Jugheli et autres c. Géorgie |2017

Arrêt historique en faveur d’habitants de Tbilissi ayant subi la pollution d’une centrale électrique

Vivre dans un environnement sain est une condition essentielle pour jouir librement de sa vie.

Porte-parole de l’Association des jeunes avocats de Géorgie (GYLA), dont les avocats, conjointement avec ceux du Centre européen de défense des droits de l'homme (EHRAC), représentaient les requérants

Contexte

Les résidents d’un immeuble du centre de Tbilissi ont commencé à se plaindre aux autorités locales au sujet de fumées toxiques émanant d’une centrale thermique située à seulement quelques mètres de leur domicile. 

Ivane Jugheli, Otar Gureshidze et Liana Alavidze figurent parmi les personnes affectées par les activités de la centrale, qui, à l’époque, n’étaient pas soumises aux normes environnementales.

La mairie de Tbilissi a demandé à la centrale d’installer des filtres sur ses cheminées afin de réduire la pollution atmosphérique, mais cette demande a été ignorée. 

Les résidents ont décidé d’engager une procédure juridique contre la centrale et les autorités, demandant une indemnisation pour le préjudice entraîné pour leur santé et leur bien-être.

Des experts mandatés par un tribunal de Tbilissi pour évaluer la pollution environnementale provoquée par la centrale ont découvert qu’un « vaste bouquet d’émissions » parvenait jusqu’aux domiciles des résidents. 

Il n’y avait pas de zone tampon entre la centrale et l’immeuble.

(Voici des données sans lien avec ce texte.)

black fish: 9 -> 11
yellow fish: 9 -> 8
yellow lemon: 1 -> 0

L’absence de filtres sur les cheminées augmentait le risque pour les résidents, dont il a été constaté qu’ils souffraient de problèmes de santé similaires. Les médecins pensaient que leurs pathologies pouvaient avoir été engendrées par les fumées. 

Les tribunaux géorgiens n’ont pas été convaincus par ces éléments, et les recours d’Ivane, Otar et Liana ont été rejetés. 

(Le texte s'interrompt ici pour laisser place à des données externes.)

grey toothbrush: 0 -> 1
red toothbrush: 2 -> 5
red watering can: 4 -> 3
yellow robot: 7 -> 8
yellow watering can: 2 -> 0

Arrêt de la Cour européenne des droits de l’homme

La Cour a conclu que l’absence de normes environnementales entraînait que la centrale électrique pouvait poursuivre des activités potentiellement dangereuses sans protection permettant d’éviter ou de réduire la pollution atmosphérique et son impact pour la santé et le bien-être d’Otar et Liana. 

Cette situation, conjuguée avec la « passivité » du Gouvernement géorgien vis-à-vis de la pollution émanant de la centrale, constituait une violation de leurs droits. 

Ivane Jugheli est hélas décédé en 2016, avant que la Cour européenne ne rende son arrêt. 

… un vide juridique entourait de fait de telles activités industrielles dangereuses au moment des faits.

Arrêt de la Cour européenne des droits de l’homme, juillet 2017

Suites 

Après l’arrêt de la Cour, la Géorgie a pris des mesures pour améliorer les protections environnementales, notamment en modifiant la législation: 

  • Un amendement de 2017 à la loi sur la protection de l’environnement a introduit l’obligation d’une évaluation environnementale et défini la procédure correspondante. 
  • Un Code de l’évaluation environnementale a également été adopté en 2017, exigeant des organes privés et publics qu’ils réalisent des évaluations de l’impact environnemental de leurs activités et projets. Le nouveau code prévoit un accès public aux informations pertinentes, une participation à la prise de décision et des examens publics réguliers. 
  • De nouvelles règles sur les normes de qualité de l’air ont été introduites en 2018.

Le Gouvernement géorgien a confirmé que la centrale n’était plus en activité.